Il segnale delle cinture di sicurezza si spense appena l’aereo raggiunse la quota di volo. Il mio vicino di posto non aspettò un secondo di più.
“I have to go to the toilet” sentenziò, così mi alzai perché andasse in bagno prima degli altri passeggeri. Sedendomi di nuovo, incrociai lo sguardo della giovane hostess diretta a passo spedito verso il carrello delle bevande e ricambiai il sorriso di circostanza. Osservai la divisa che indossava, gonna sopra il ginocchio e una calza smagliata.
“Chissà se ne ha un paio di scorta”, pensai, mentre una vampata di calore mi colse dietro al collo. Con la punta gelida delle dita toccai piccoli pomfi simili a brufoli che in un attimo si moltiplicarono sotto la nuca. “Ma perché non spolverano i poggiatesta”, rimuginai, poi storsi la bocca, e subito qualcosa di simile a un angelo perverso sguainò la spada e mi trafisse la gola. Provai a deglutire il pugno di sabbia sceso nella trachea, per lo sforzo gli occhi si misero a piangere senza che nessuno glielo avesse chiesto. Così il cervello tentò di serrare le file, imponendo a tutto il corpo di calmarsi, ma fu un’impresa inutile. Fuoco e ghiaccio si allearono, la schiena era immersa nel tepore innaturale di un’anestesia epidurale, le gambe assiderate dalla tormenta siberiana. Frugai in tasca per prendere il cellulare con la mano che formicolava e il tessuto dei pantaloni mi sembrò simile a carta vetrata. Dallo specchio dello smartphone vidi le palpebre gonfie e pesanti di un camaleonte che comprimevano gli occhi liquidi e rossastri. E anche un puntino scuro agitarsi tra i capelli. Era un ragnetto grande quanto un chicco di sale diretto verso il lobo dell’orecchio destro.

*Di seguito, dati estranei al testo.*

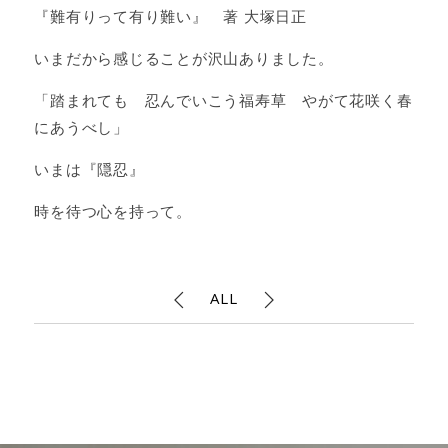
『難有りって有り難い』 著 大塚日正
いまだから感じることが沢山ありました。
「踏まれても 忍んでいこう福寿草 やがて花咲く春
にあうべし」
いまは『隠忍』
時を待つ心を持って。
ALL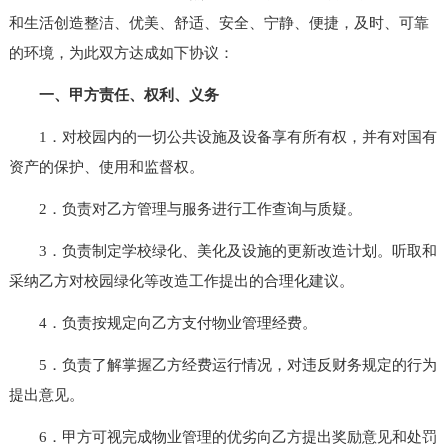
和生活创造整洁、优美、舒适、安全、宁静、便捷，及时、可靠
的环境，为此双方达成如下协议：
一、甲方责任、权利、义务
1．对校园内的一切公共设施及设备享有所有权，并有对国有
资产的保护、使用和监督权。
2．负责对乙方管理与服务进行工作查询与质疑。
3．负责制定学校绿化、美化及设施的更新改造计划。听取和
采纳乙方对校园绿化等改造工作提出的合理化建议。
4．负责按规定向乙方支付物业管理经费。
5．负责了解掌握乙方经费运行情况，对违反财务规定的行为
提出意见。
6．甲方可视完成物业管理的优劣向乙方提出奖励意见和处罚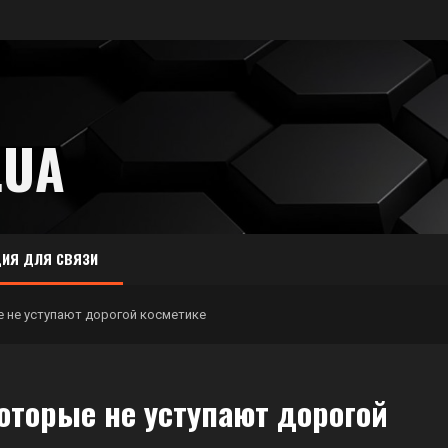
.UA
ИЯ ДЛЯ СВЯЗИ
 не уступают дорогой косметике
оторые не уступают дорогой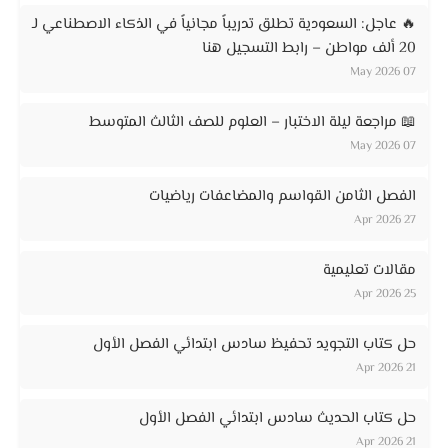
🔥 عاجل: السعودية تطلق تدريباً مجانياً في الذكاء الاصطناعي لـ
20 ألف مواطن – رابط التسجيل هنا
07 May 2026
📖 مراجعة ليلة الاختبار – العلوم للصف الثالث المتوسط
07 May 2026
الفصل الثامن القواسم والمضاعفات رياضيات
27 Apr 2026
مقالات تعليمية
25 Apr 2026
حل كتاب التجويد تحفيظ سادس ابتدائي الفصل الأول
21 Apr 2026
حل كتاب الحديث سادس ابتدائي الفصل الأول
21 Apr 2026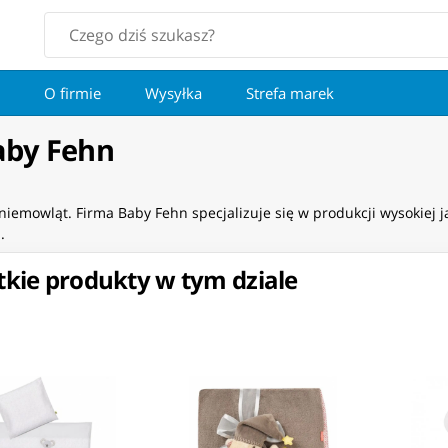
O firmie
Wysyłka
Strefa marek
aby Fehn
iemowląt. Firma Baby Fehn specjalizuje się w produkcji wysokiej 
.
kie produkty w tym dziale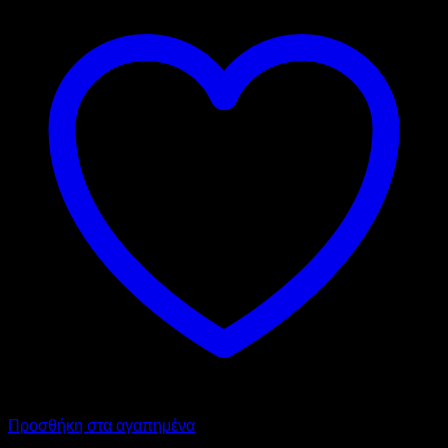
Προσθήκη στα αγαπημένα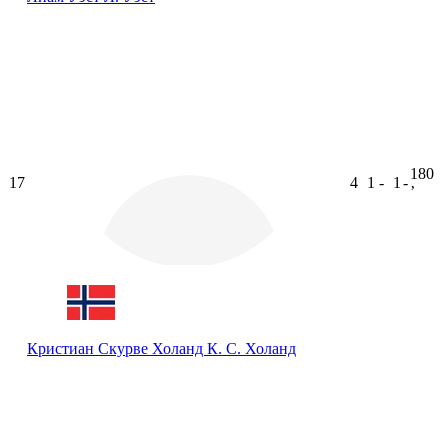
180
17
4
1
-
1
-
ʼ
Кристиан Скурве Холанд
К. С. Холанд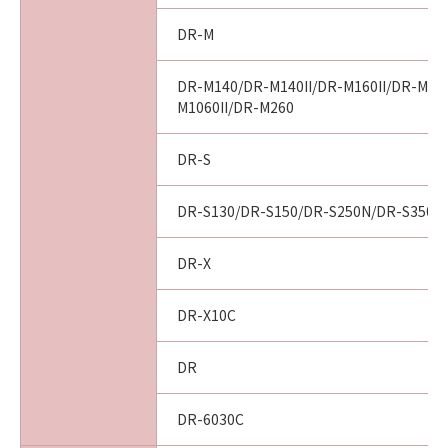
DR-M
DR-M140/DR-M140II/DR-M160II/DR-M10
M1060II/DR-M260
DR-S
DR-S130/DR-S150/DR-S250N/DR-S350N
DR-X
DR-X10C
DR
DR-6030C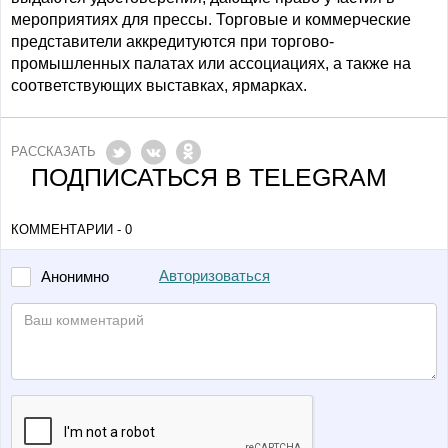
мероприятиях для прессы. Торговые и коммерческие
представители аккредитуются при торгово-
промышленных палатах или ассоциациях, а также на
соответствующих выставках, ярмарках.
РАССКАЗАТЬ
ПОДПИСАТЬСЯ В TELEGRAM
КОММЕНТАРИИ - 0
Авторизоваться
Анонимно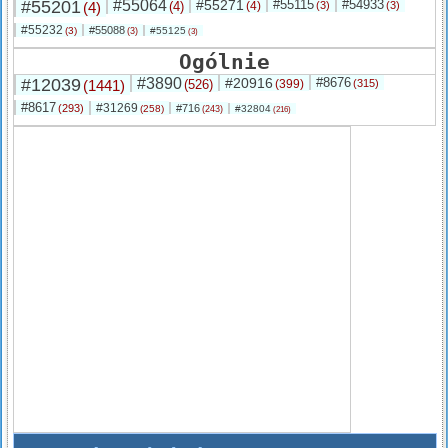
#55201
#55064
#55271
#55115
#54933
(4)
(4)
(4)
(3)
(3)
#55232
#55088
(3)
#55125
(3)
(3)
Ogólnie
#12039
#3890
#20916
#8676
(1441)
(526)
(399)
(315)
#8617
#31269
(293)
#716
(258)
#32804
(243)
(216)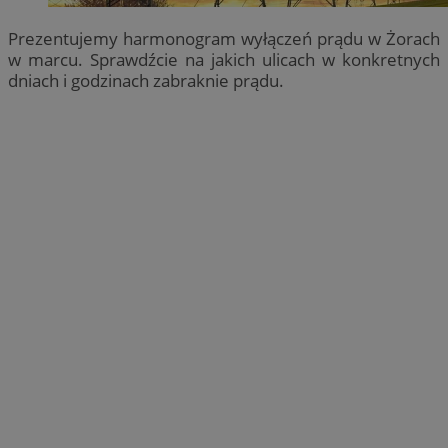
Prezentujemy harmonogram wyłączeń prądu w Żorach
w marcu. Sprawdźcie na jakich ulicach w konkretnych
dniach i godzinach zabraknie prądu.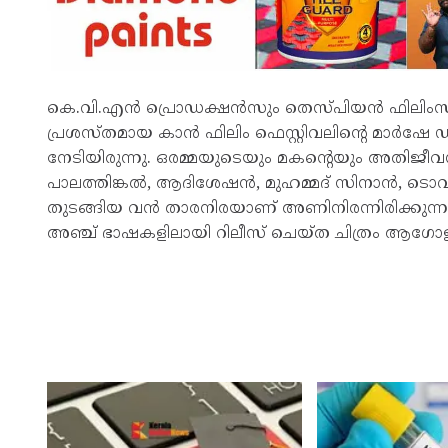
കെ.വി.എൻ പ്രൊഡക്ഷൻസും തെസ്പിയൻ ഫിലിംസും ചേർ
പ്രശസ്തമായ കാൻ ഫിലിം ഫെസ്റ്റിവലിന്റെ മാർഷേ ഡു 
നേടിയിരുന്നു. ഒരമ്മയുടെയും മകന്റെയും അതിജീ
പാലത്തിങ്കൽ, ആദിശേഷൻ, മുഹമ്മദ് സിനാൻ, ട
തുടങ്ങിയ വൻ താരനിരയാണ് അണിനിരന്നിരിക്കുന്നത്.
അഞ്ച് ഭാഷകളിലായി റിലീസ് ചെയ്ത ചിത്രം ആഗോ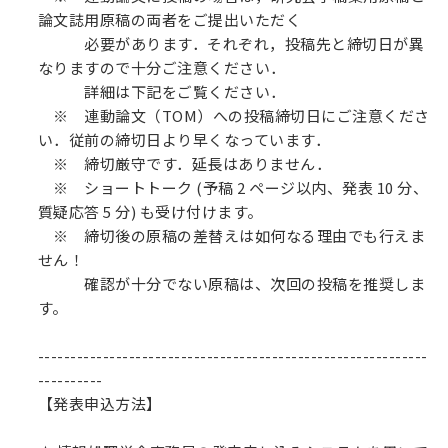
論文誌用原稿の両者をご提出いただく
必要があります．それぞれ，投稿先と締切日が異
なりますので十分ご注意ください．
詳細は下記をご覧ください．
※ 連動論文（TOM）への投稿締切日にご注意くださ
い．従前の締切日より早くなっています．
※ 締切厳守です．延長はありません．
※ ショートトーク (予稿 2 ページ以内、発表 10 分、
質疑応答 5 分) も受け付けます。
※ 締切後の原稿の差替えは如何なる理由でも行えま
せん！
確認が十分でない原稿は、次回の投稿を推奨しま
す。
------------------------------------------------------------
----------
【発表申込方法】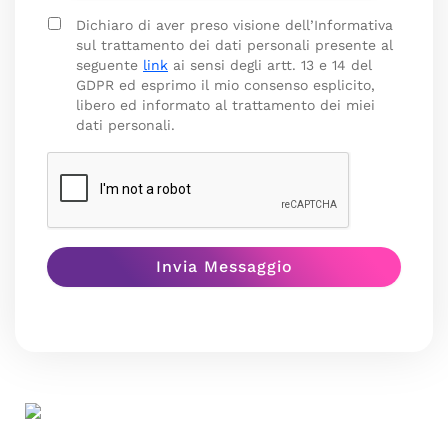
Dichiaro di aver preso visione dell’Informativa
sul trattamento dei dati personali presente al
seguente
link
ai sensi degli artt. 13 e 14 del
GDPR ed esprimo il mio consenso esplicito,
libero ed informato al trattamento dei miei
dati personali.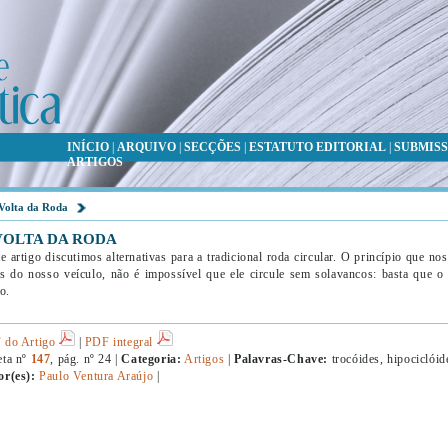
INÍCIO
|
ARQUIVO
|
SECÇÕES
|
ESTATUTO EDITORIAL
|
SUBMISS
ARTIGOS
Volta da Roda
VOLTA DA RODA
e artigo discutimos alternativas para a tradicional roda circular. O princípio que n
s do nosso veículo, não é impossível que ele circule sem solavancos: basta que o 
to.
 do Artigo
|
PDF integral
eta nº
147
, pág. nº 24 |
Categoria:
Artigos
|
Palavras-Chave:
trocóides, hipociclóide
or(es):
Paulo Ventura Araújo
|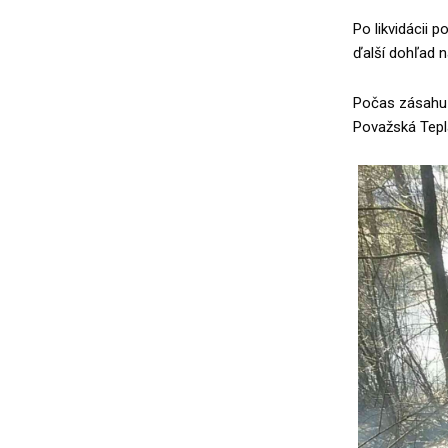
Po likvidácii 
ďalší dohľad n
Počas zásahu 
Považská Teplá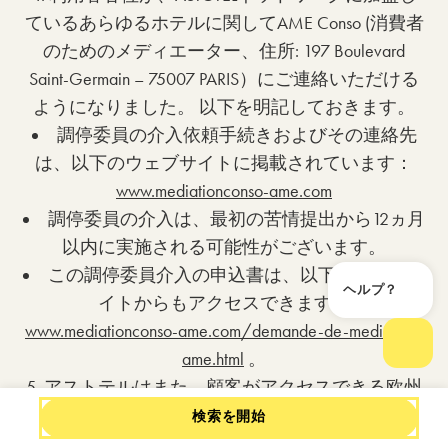
ているあらゆるホテルに関してAME Con​​so (消費者
のためのメディエーター、住所: 197 Boulevard
Saint-Germain – 75007 PARIS）にご連絡いただける
ようになりました。 以下を明記しておきます。
調停委員の介入依頼手続きおよびその連絡先
は、以下のウェブサイトに掲載されています：
www.mediationconso-ame.com
調停委員の介入は、最初の苦情提出から12ヵ月
以内に実施される可能性がございます。
この調停委員介入の申込書は、以下のウェブサ
ヘルプ？
ヘル
イトからもアクセスできます：
www.mediationconso-ame.com/demande-de-mediation-
ame.html
。
チャ
5. アストテルはまた、顧客がアクセスできる欧州
のオンライン紛争解決プラットフォーム
検索を開始
（「RLL」）の存在を顧客に通知しています。顧客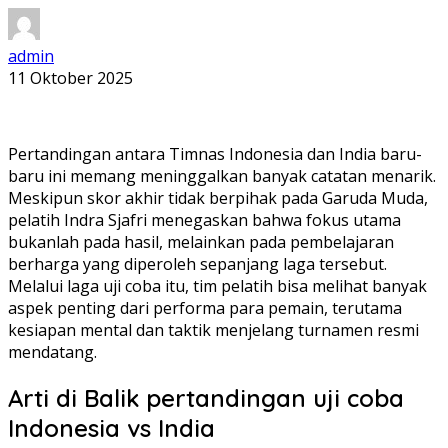
admin
11 Oktober 2025
Pertandingan antara Timnas Indonesia dan India baru-
baru ini memang meninggalkan banyak catatan menarik.
Meskipun skor akhir tidak berpihak pada Garuda Muda,
pelatih Indra Sjafri menegaskan bahwa fokus utama
bukanlah pada hasil, melainkan pada pembelajaran
berharga yang diperoleh sepanjang laga tersebut.
Melalui laga uji coba itu, tim pelatih bisa melihat banyak
aspek penting dari performa para pemain, terutama
kesiapan mental dan taktik menjelang turnamen resmi
mendatang.
Arti di Balik pertandingan uji coba
Indonesia vs India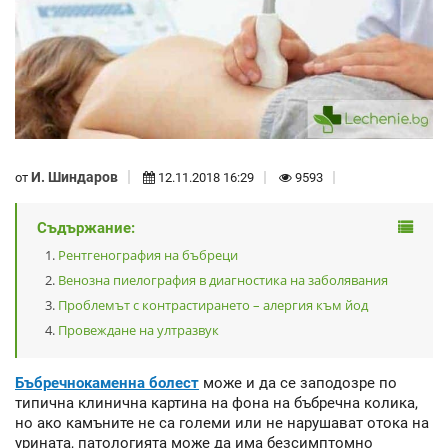
И. Шиндаров
от
12.11.2018 16:29
9593
Съдържание:
Рентгенография на бъбреци
Венозна пиелография в диагностика на заболявания
Проблемът с контрастирането – алергия към йод
Провеждане на ултразвук
Бъбречнокаменна болест
може и да се заподозре по
типична клинична картина на фона на бъбречна колика,
но ако камъните не са големи или не нарушават отока на
урината, патологията може да има безсимптомно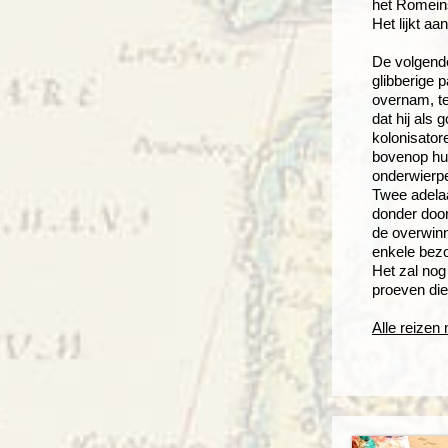
het Romeins
Het lijkt a
De volgende
glibberige 
overnam, te
dat hij als
kolonisator
bovenop hu
onderwierp
Twee adelaa
donder door
de overwinn
enkele bezo
Het zal nog
proeven die
Alle reize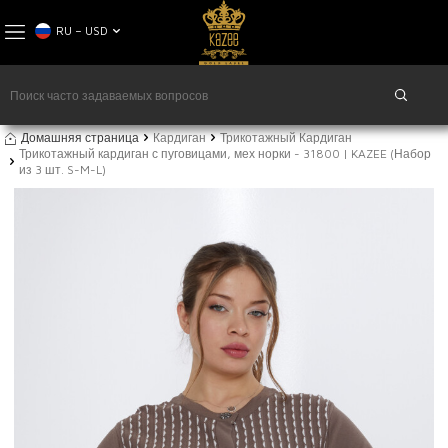
RU − USD
Домашняя страница
Кардиган
Трикотажный Кардиган
Трикотажный кардиган с пуговицами, мех норки - 31800 | KAZEE (Набор
из 3 шт. S-M-L)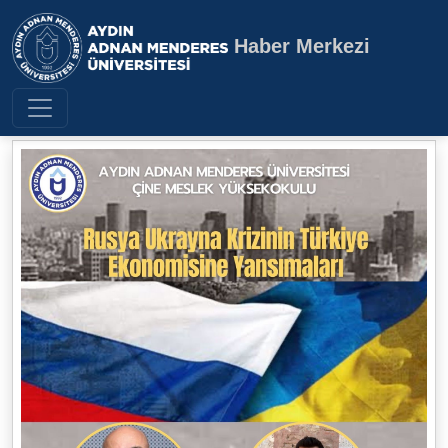
Haber Merkezi
Aydın Adnan Menderes Üniversite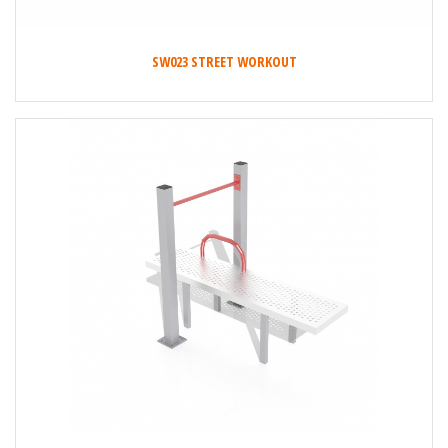
SW023 STREET WORKOUT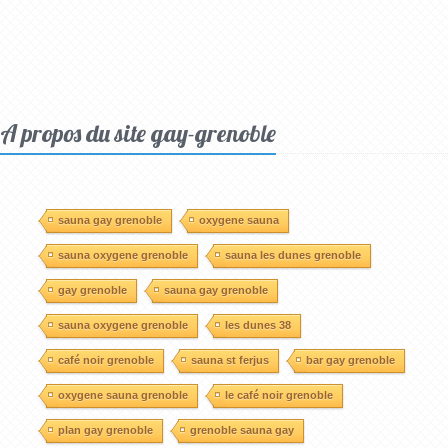
A propos du site gay-grenoble
sauna gay grenoble
oxygene sauna
sauna oxygene grenoble
sauna les dunes grenoble
gay grenoble
sauna gay grenoble
sauna oxygene grenoble
les dunes 38
café noir grenoble
sauna st ferjus
bar gay grenoble
oxygene sauna grenoble
le café noir grenoble
plan gay grenoble
grenoble sauna gay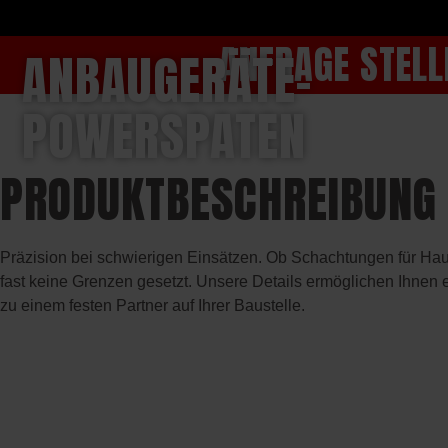
ANFRAGE STELL
ANBAUGERÄTE-
POWERSPATEN
PRODUKTBESCHREIBUNG
Präzision bei schwierigen Einsätzen. Ob Schachtungen für Ha
fast keine Grenzen gesetzt. Unsere Details ermöglichen Ihnen
zu einem festen Partner auf Ihrer Baustelle.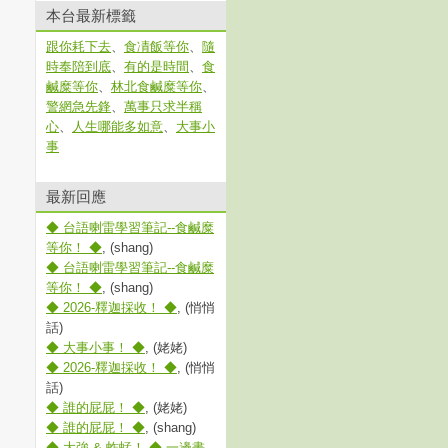
本台最新標籤
跟你耗下去
、
食凊飯等你
、
隨
時奉陪到底
、
有的是時間
、
食
鹹糜等你
、
林北食鹹糜等你
、
警網急先鋒
、
萬事只求半稱
心
、
人生哪能多如意
、
大事小
事
最新回應
◆ 台語喇雷學習筆記--食鹹糜
等你！ ◆
, (shang)
◆ 台語喇雷學習筆記--食鹹糜
等你！ ◆
, (shang)
◆ 2026-釋迦採收！ ◆
, (悄悄
話)
◆ 大事小事！ ◆
, (姥姥)
◆ 2026-釋迦採收！ ◆
, (悄悄
話)
◆ 誰的屁屁！ ◆
, (姥姥)
◆ 誰的屁屁！ ◆
, (shang)
◆ 大強 & 蚱蜢！ ◆ 一邊畫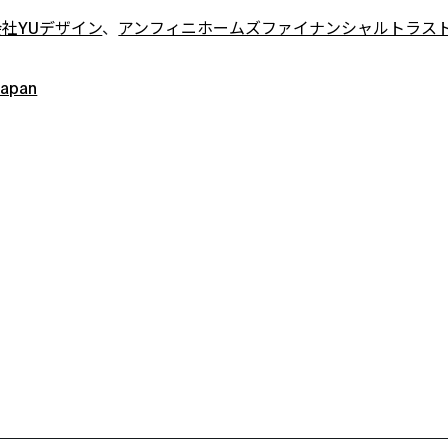
社YUデザイン
、
アンフィニホームズファイナンシャルトラス
apan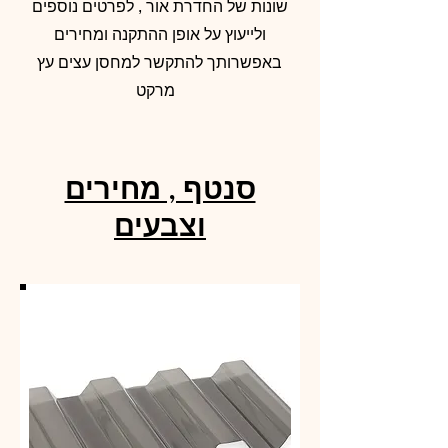
שונות של החדרת אור , לפרטים נוספים
ולייעוץ על אופן ההתקנה ומחירים
באפשרותך להתקשר למחסן עצים עץ
מרקט
סנטף , מחירים
וצבעים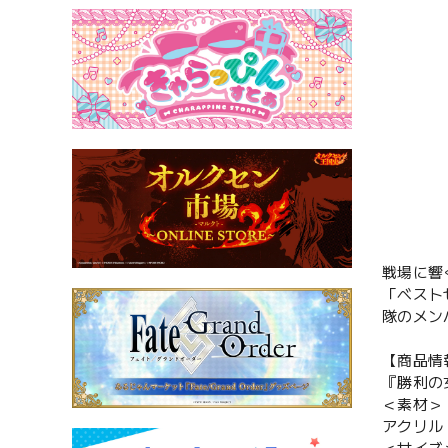
戦場に響
「ベスト
隊のメン
【商品情
『勝利の女
＜素材＞
アクリル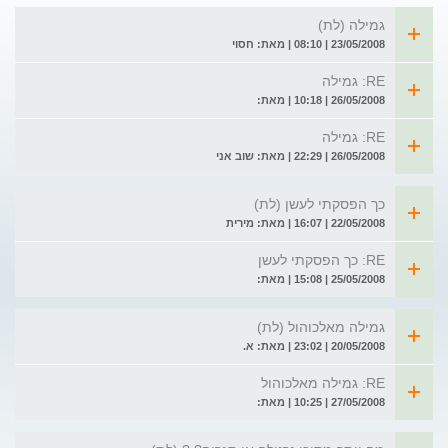
גמילה (לת)
23/05/2008 | 08:10 | מאת: חסוי
RE: גמילה
26/05/2008 | 10:18 | מאת:
RE: גמילה
26/05/2008 | 22:29 | מאת: שוב אני
כך הפסקתי לעשן (לת)
22/05/2008 | 16:07 | מאת: מירית
RE: כך הפסקתי לעשן
25/05/2008 | 15:08 | מאת:
גמילה מאלכוהול (לת)
20/05/2008 | 23:02 | מאת: א.
RE: גמילה מאלכוהול
27/05/2008 | 10:25 | מאת: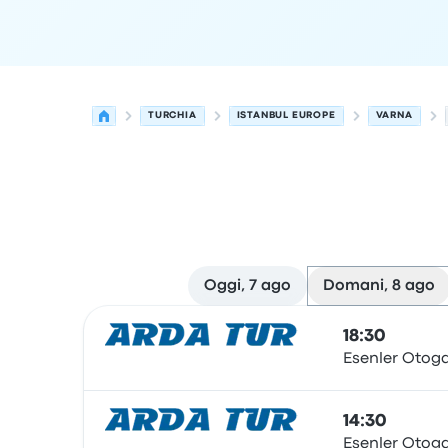
TURCHIA
ISTANBUL EUROPE
VARNA
Oggi, 7 ago
Domani, 8 ago
Le prossime partenze da Istanbul Europe a Varna
Gestito da
Tipo di veicolo
orario di partenza
Loc
18:30
Esenler Otoga
Pullman
14:30
Esenler Otoga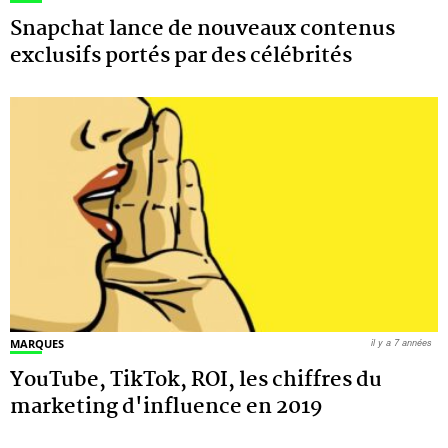
Snapchat lance de nouveaux contenus
exclusifs portés par des célébrités
MARQUES
il y a 7 années
YouTube, TikTok, ROI, les chiffres du
marketing d'influence en 2019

Ce l’avrei fatta se non avessi lasciato la siringa nella stiva. Invece, granello dopo granello, la sabbia mi riempì tutta la trachea, inesorabile come quando scorre dentro una clessidra. Con il naso pieno di muco e le labbra di gomma implorai il mio vicino che tornava al suo posto controllandosi la patta.
“Lina… Lina…”.
“I am not Lina, sir. My name is John”, disse ironico, prima di rendersi conto della situazione e chiamare l’hostess gesticolando.
Quella si precipitò. “È uno shock anafilattico, ha con sé l’adrenalina?”, alzò la voce perché sentissi bene. Ma il mio corpo fu più veloce. Diedi un ultimo sguardo alla smagliatura della calza e poi atterrai nel luogo da cui partii tanto tempo fa.